September 23, 2020
Amanda Peters is an AP Human Geography and AP U.S. Government teacher and although this is her first year on campus, she has been teaching for nine years, eight of which have been in Frisco ISD. Prior to working as a teacher, Peters worked as a litigation paralegal and worked in governmental relations for Boys & Girls Clubs of America. Wingspan sat down with Peters to find out about her experience as a teacher.
Wingspan: Which college did you attend, and what did you major in?
Wingspan: What career did you want to pursue growing up?
Peters: “When I was younger, I wanted to be an attorney. I think I liked arguing as a child. I thought that was what attorneys did – I learned later that there is a lot more involved, and there were aspects of the profession that did not appeal to me.”
Wingspan: What made you want to work here?
Peters: “I heard that Liberty had a great social studies department, and I was excited about working closer to my home.”
Wingspan: In your opinion, what are the biggest challenges that teachers are facing in online learning?
Peters: “I think the biggest challenge is keeping virtual students engaged and excited about learning. Students are burned out on being at-home and bored with learning. Trying to build excitement and interest is challenging, and I hope that my enthusiasm for the subjects I teach comes through the screen and helps motivate students.”
Wingspan: What would you like to accomplish this year?
Peters: “As in previous years, I want to build lasting relationships with students and help them connect with the world beyond Frisco. I love hearing from former students and following their journey into adulthood.”
Wingspan: How has working here been different from working at other schools?
Peters: “I have been pleasantly surprised at how much Liberty staff and students rally to support each other. In the middle of our rapidly changing situation, I see lots of everyday heroes digging deep to make the best of each day, getting the job done, and support each other with patience and grace.”
Wingspan: What has been your favorite part about teaching and why?
Peters: “I love the ‘ah-hah moments’ – when I see the learning connections being made by students that make my planning and hard work worth it.”
Wingspan: What inspired you to become a teacher?
Peters: “At the Boys & Girls Club, I worked with students across the country who were receiving scholarships. Hearing their acceptance speeches in which many credited the teachers who inspired them to make significant changes in their lives was inspirational. I wanted to be one of those teachers who pushes students to recognize that sometimes the most important lessons in life don’t come from textbooks or lectures, the importance of becoming a life-long learner, being an active and responsible citizen, and building time management skills that will serve them no matter where life takes them.”
Wingspan: If you couldn’t be a teacher, what job occupation would you choose?
Peters: “I would probably raise llamas – they have amazingly unique personalities, much like my students!
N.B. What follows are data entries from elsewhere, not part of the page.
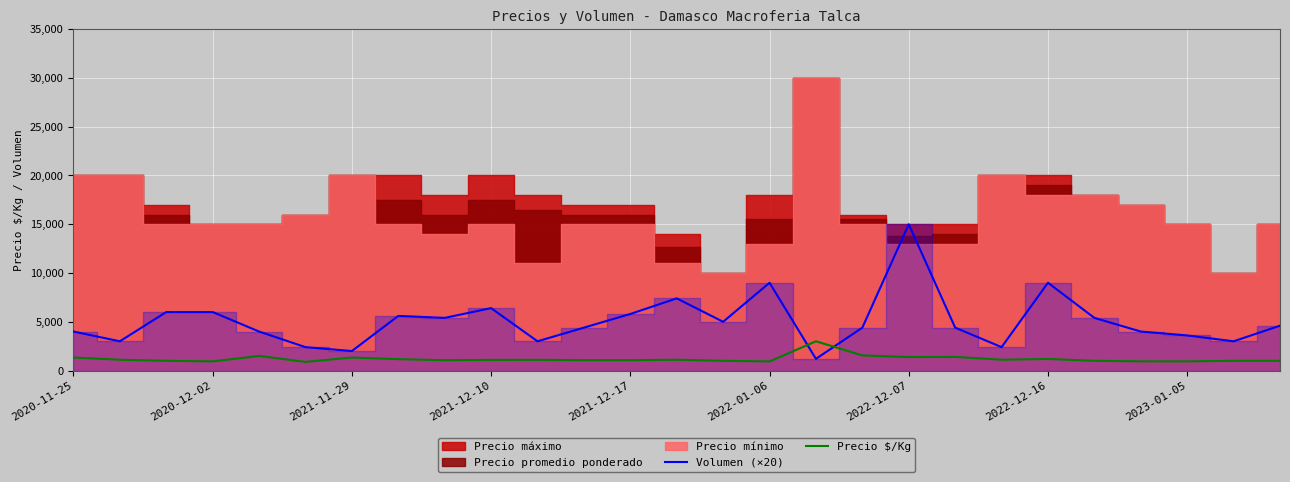

What is the highest value of the Precio $/Kg series?

3000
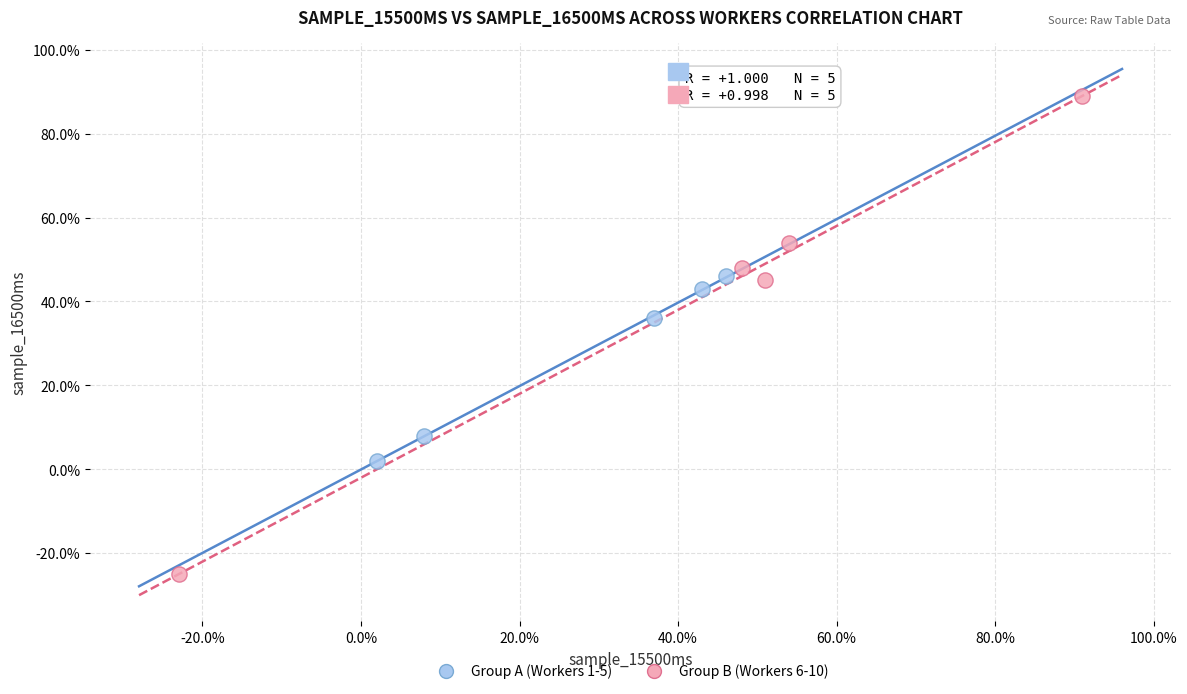

What are all the series names shown in the legend?

Group A (Workers 1-5), Group B (Workers 6-10)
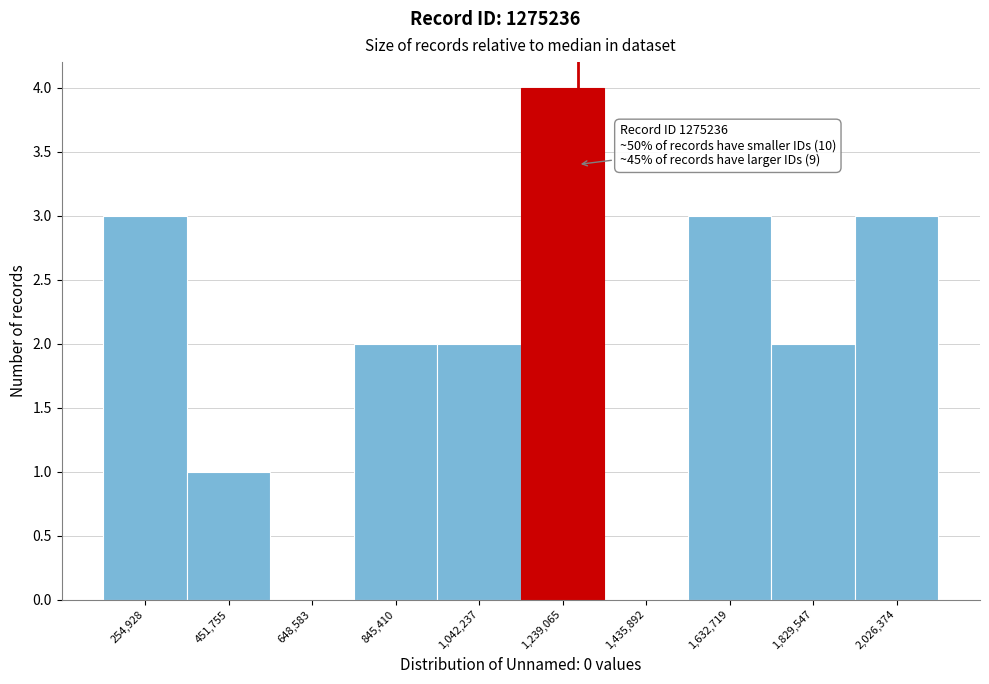

Over which range of the x-axis is the bar tallest?

1140000 to 1340000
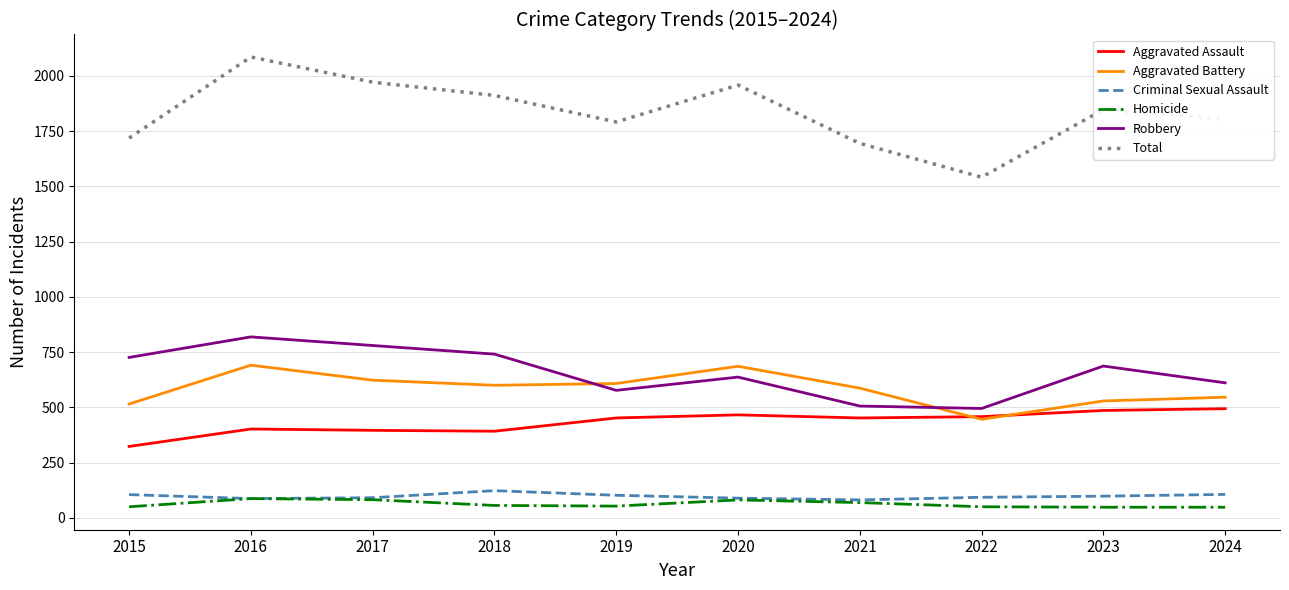

Count the number of data series in this chart.

6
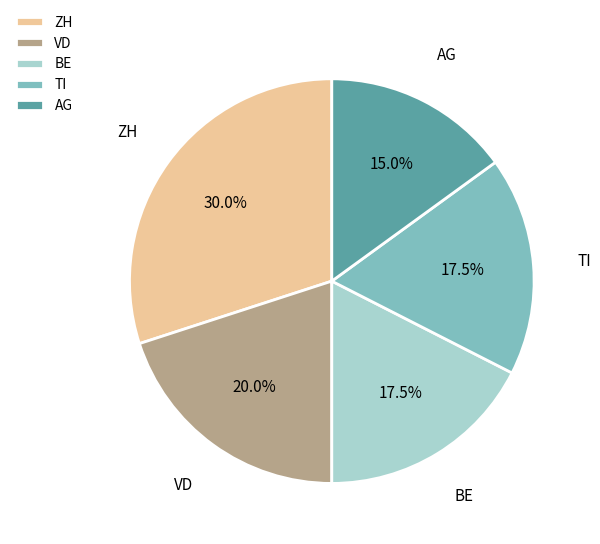

How many slices are in this pie chart?

5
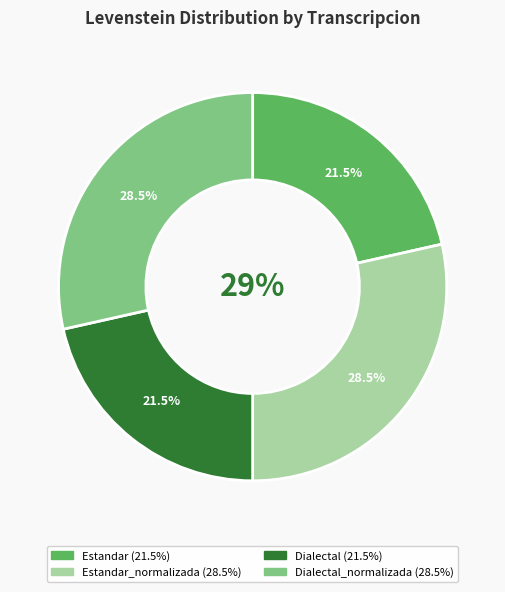

Which category has the smallest portion of the pie?

Estandar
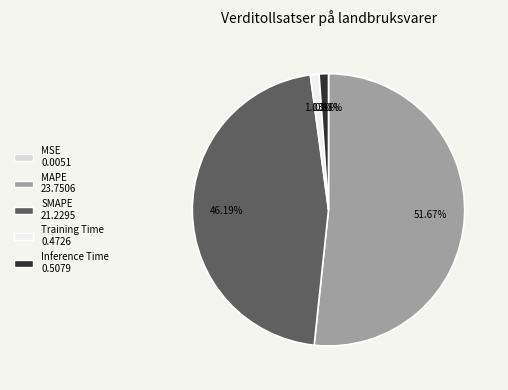

Is it true that Inference Time is 1% of the pie?

True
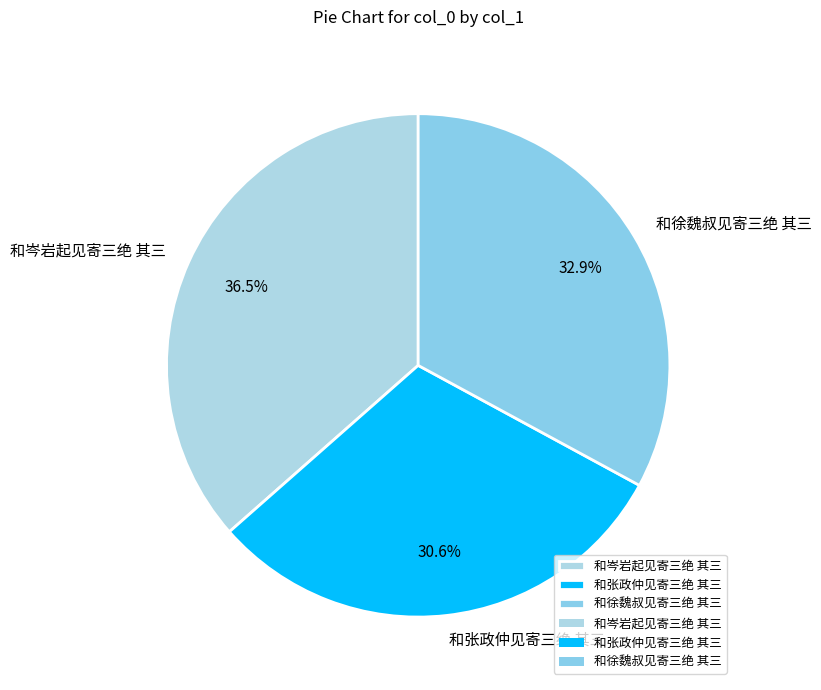

What is the ratio of the value at 和岑岩起见寄三绝 其三 to the value at 和张政仲见寄三绝 其三?

1.2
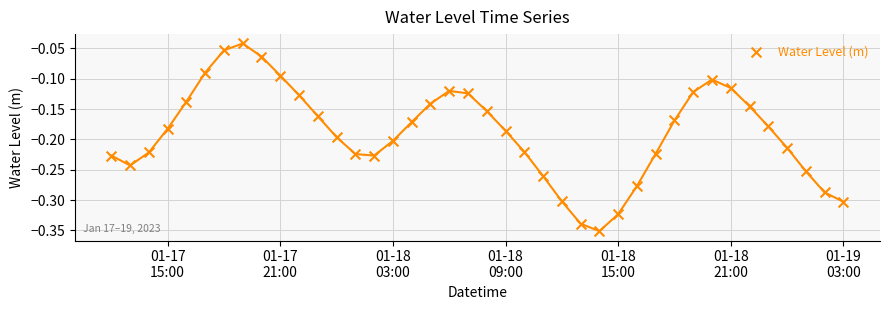

What is the range of Y values (max minus min)?

0.3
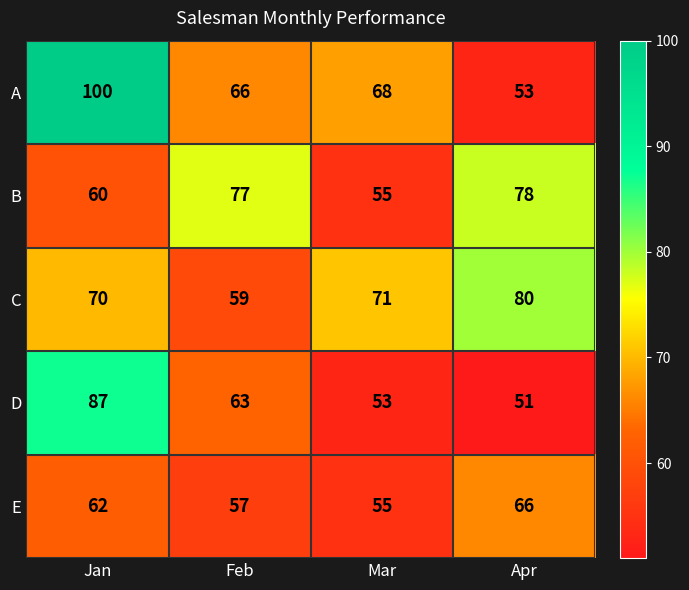

At Jan, list the series in order from largest to smallest.

A, D, C, E, B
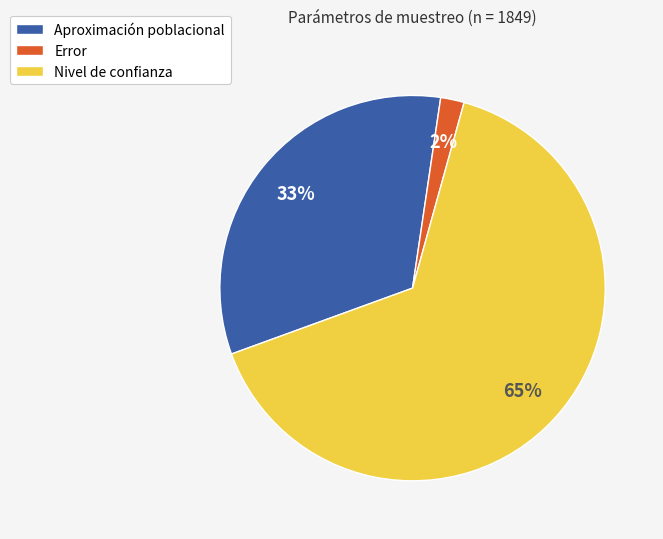

To the nearest percent, what portion does Nivel de confianza represent?

65%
Or working at Starbucks for the employee discount to keep my coffee addiction going might be a good plan.”
Wingspan: What do you like to do in your free time?
Peters: “READING! My bookshelf is almost entirely non-fiction; I love learning new things. However, I have a short attention span, so I tend to rotate between several books. I get about 20-25 pages into a book and then switch. It takes me longer to get through a book, but I find I make more connections and retain more by re-engaging with a book repeatedly. It is a habit I picked up in graduate school that has stuck.”
Wingspan: To this day, what accomplishment of yours that you are most proud of?
Peters: “My children! I have a freshman in high school and one in college. We have great conversations, and I am proud of the people they are becoming as they grow into their personalities.”